> **What this task involves**
Note each line in the data holding the string "puede" and report it.

[Items from a dataset]
________________________________________

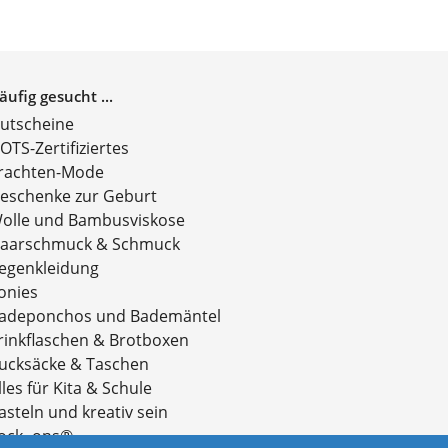
äufig gesucht ...
utscheine
OTS-Zertifiziertes
rachten-Mode
eschenke zur Geburt
olle und Bambusviskose
aarschmuck & Schmuck
egenkleidung
onies
adeponchos und Bademäntel
rinkflaschen & Brotboxen
ucksäcke & Taschen
lles für Kita & Schule
asteln und kreativ sein
ock- ons®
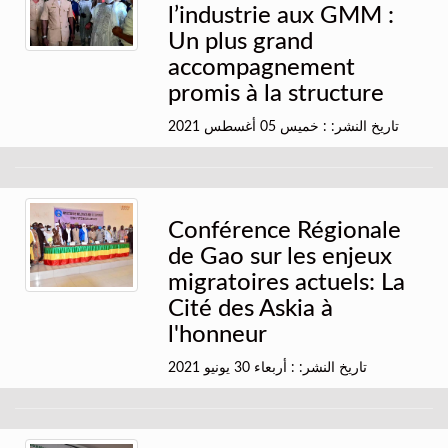
l’industrie aux GMM :
Un plus grand
accompagnement
promis à la structure
تاريخ النشر: : خميس 05 أغسطس 2021
Conférence Régionale
de Gao sur les enjeux
migratoires actuels: La
Cité des Askia à
l'honneur
تاريخ النشر: : أربعاء 30 يونيو 2021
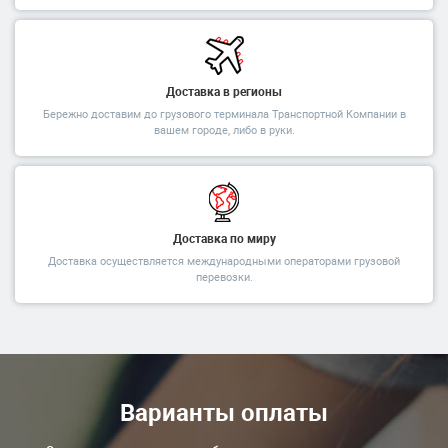
Доставка в регионы
Бережно доставим до грузового терминала Транспортной Компании в
вашем городе, либо в руки.
Доставка по миру
Доставка осуществляется международными операторами грузовой
перевозки.
Варианты оплаты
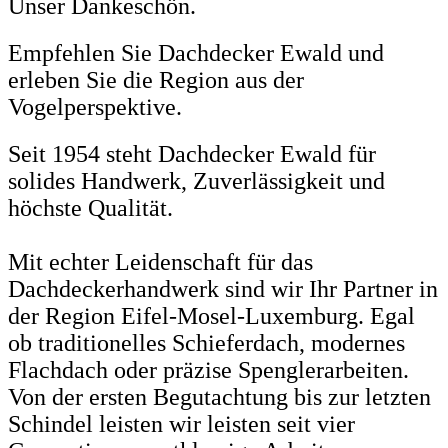
Unser Dankeschön.
Empfehlen Sie Dachdecker Ewald und
erleben Sie die Region aus der
Vogelperspektive.
Seit 1954 steht Dachdecker Ewald für
solides Handwerk, Zuverlässigkeit und
höchste Qualität.
Mit echter Leidenschaft für das
Dachdeckerhandwerk sind wir Ihr Partner in
der Region Eifel-Mosel-Luxemburg. Egal
ob traditionelles Schieferdach, modernes
Flachdach oder präzise Spenglerarbeiten.
Von der ersten Begutachtung bis zur letzten
Schindel leisten wir leisten seit vier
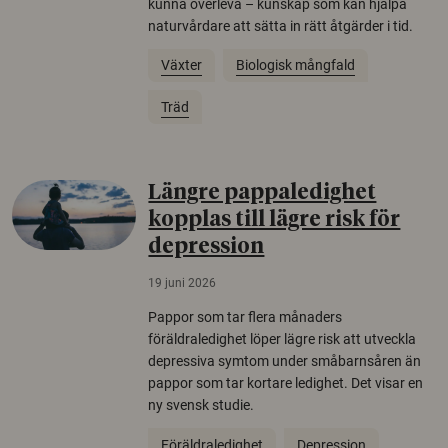
kunna överleva – kunskap som kan hjälpa
naturvårdare att sätta in rätt åtgärder i tid.
Växter
Biologisk mångfald
Träd
Längre pappaledighet
kopplas till lägre risk för
depression
19 juni 2026
Pappor som tar flera månaders
föräldraledighet löper lägre risk att utveckla
depressiva symtom under småbarnsåren än
pappor som tar kortare ledighet. Det visar en
ny svensk studie.
Föräldraledighet
Depression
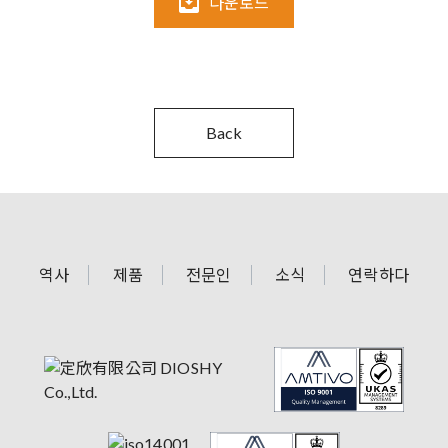
다운로드
Back
역사
제품
전문인
소식
연락하다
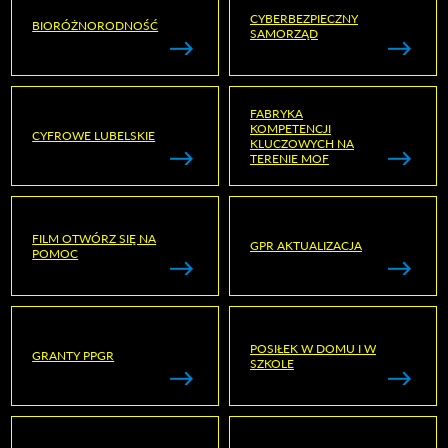
CYBERBEZPIECZNY
BIORÓŻNORODNOŚĆ
SAMORZĄD
FABRYKA
KOMPETENCJI
CYFROWE LUBELSKIE
KLUCZOWYCH NA
TERENIE MOF
FILM OTWÓRZ SIĘ NA
GPR AKTUALIZACJA
POMOC
POSIŁEK W DOMU I W
GRANTY PPGR
SZKOLE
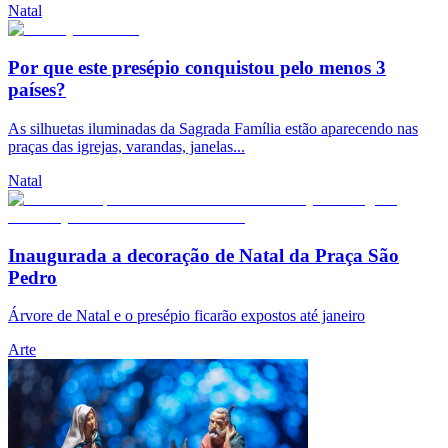
Natal
Por que este presépio conquistou pelo menos 3
países?
As silhuetas iluminadas da Sagrada Família estão aparecendo nas
praças das igrejas, varandas, janelas...
Natal
Inaugurada a decoração de Natal da Praça São
Pedro
Árvore de Natal e o presépio ficarão expostos até janeiro
Arte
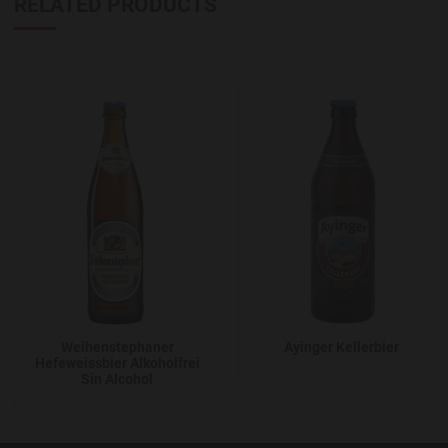
RELATED PRODUCTS
Add to Wishlist
A
Weihenstephaner
Ayinger Kellerbier
Hefeweissbier Alkoholfrei
Sin Alcohol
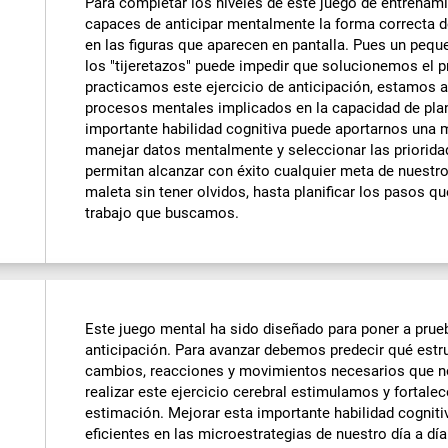
Para completar los niveles de este juego de entrenam
capaces de anticipar mentalmente la forma correcta de
en las figuras que aparecen en pantalla. Pues un pequ
los "tijeretazos" puede impedir que solucionemos el 
practicamos este ejercicio de anticipación, estamos 
procesos mentales implicados en la capacidad de plan
importante habilidad cognitiva puede aportarnos una m
manejar datos mentalmente y seleccionar las priorid
permitan alcanzar con éxito cualquier meta de nuestro
maleta sin tener olvidos, hasta planificar los pasos q
trabajo que buscamos.
Este juego mental ha sido diseñado para poner a prue
anticipación. Para avanzar debemos predecir qué estr
cambios, reacciones y movimientos necesarios que no
realizar este ejercicio cerebral estimulamos y fortal
estimación. Mejorar esta importante habilidad cognit
eficientes en las microestrategias de nuestro día a dí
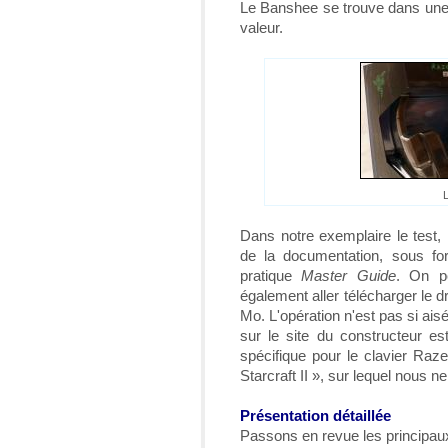
Le Banshee se trouve dans une 
valeur.
L
Dans notre exemplaire le test,
de la documentation, sous fo
pratique
Master Guide
. On pe
également aller télécharger le dr
Mo. L'opération n'est pas si ais
sur le site du constructeur es
spécifique pour le clavier Raz
Starcraft II », sur lequel nous 
Présentation détaillée
Passons en revue les principaux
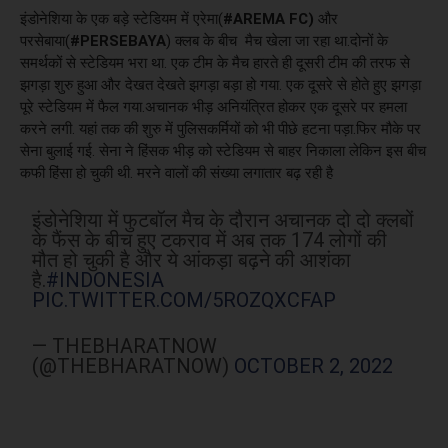
इंडोनेशिया के एक बड़े स्टेडियम में एरेमा(
#AREMA FC)
और
परसेबाया(
#PERSEBAYA
) क्लब के बीच मैच खेला जा रहा था.दोनों के
समर्थकों से स्टेडियम भरा था. एक टीम के मैच हारते ही दूसरी टीम की तरफ से
झगड़ा शुरु हुआ और देखत देखते झगड़ा बड़ा हो गया. एक दूसरे से होते हुए झगड़ा
पूरे स्टेडियम में फैल गया.अचानक भीड़ अनियंत्रित होकर एक दूसरे पर हमला
करने लगी. यहां तक की शुरु में पुलिसकर्मियों को भी पीछे हटना पड़ा.फिर मौके पर
सेना बुलाई गई. सेना ने हिंसक भीड़ को स्टेडियम से बाहर निकाला लेकिन इस बीच
कफी हिंसा हो चुकी थी. मरने वालों की संख्या लगातार बढ़ रही है
इंडोनेशिया में फुटबॉल मैच के दौरान अचानक दो दो क्लबों
के फैंस के बीच हुए टकराव में अब तक 174 लोगों की
मौत हो चुकी है और ये आंकड़ा बढ़ने की आशंका
है.
#INDONESIA
PIC.TWITTER.COM/5ROZQXCFAP
— THEBHARATNOW
(@THEBHARATNOW)
OCTOBER 2, 2022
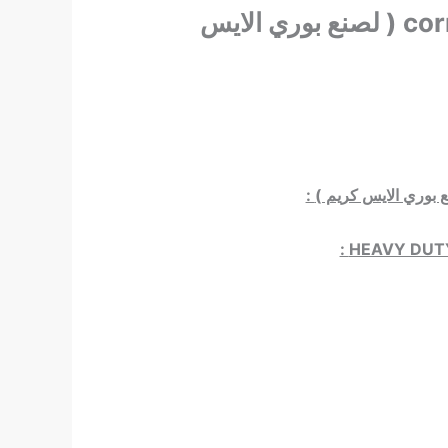
ماكنة وافل cornetto ( لصنع بوري الايس
 بوري الايس كريم )
:
HEAVY DUTY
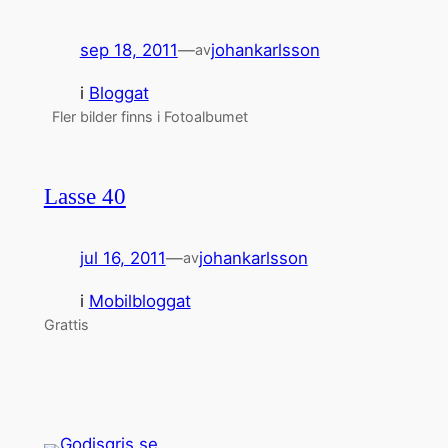
sep 18, 2011
—
johankarlsson
av
i
Bloggat
Fler bilder finns i Fotoalbumet
Lasse 40
jul 16, 2011
—
johankarlsson
av
i
Mobilbloggat
Grattis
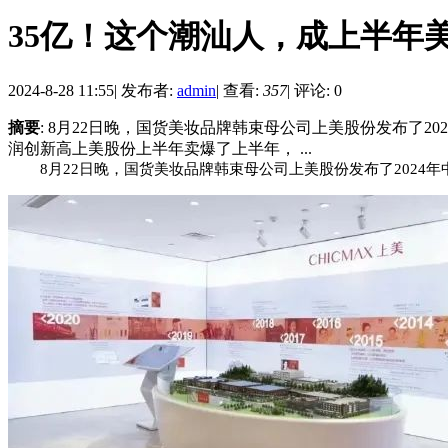
35亿！这个潮汕人，成上半年
2024-8-28 11:55
|
发布者:
admin
|
查看:
357
|
评论: 0
摘要
: 8月22日晚，国货美妆品牌韩束母公司上美股份发布了
润创新高上美股份上半年卖爆了上半年， ...
8月22日晚，国货美妆品牌
韩束
母公司上美股份发布了2024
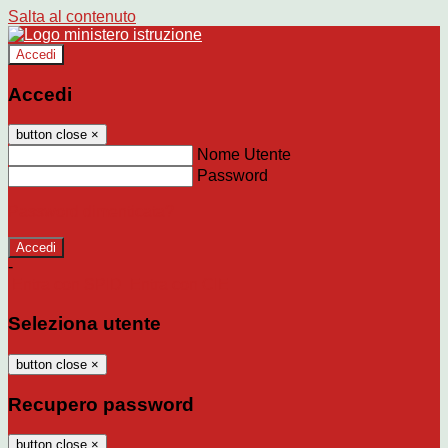
Salta al contenuto
Accedi
Accedi
button close
×
Nome Utente
Password
Password dimenticata?
-
Entra con SPID
Entra con CIE
Seleziona utente
button close
×
Recupero password
button close
×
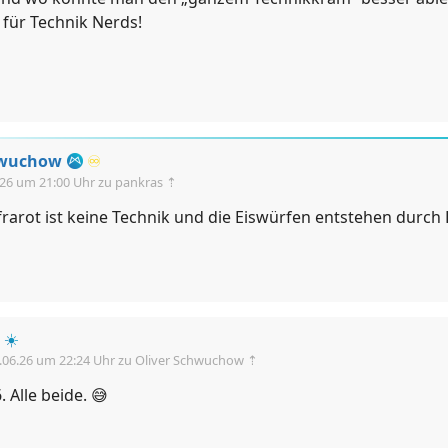
 für Technik Nerds!
hwuchow
♾️
.26 um 21:00 Uhr
zu pankras ⇡
rarot ist keine Technik und die Eiswürfen entstehen durch 
☀️
.06.26 um 22:24 Uhr
zu Oliver Schwuchow ⇡
. Alle beide. 😅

________________________________________

> **Task output**
los "tijeretazos" puede impedir que solucionemos el 
importante habilidad cognitiva puede aportarnos una m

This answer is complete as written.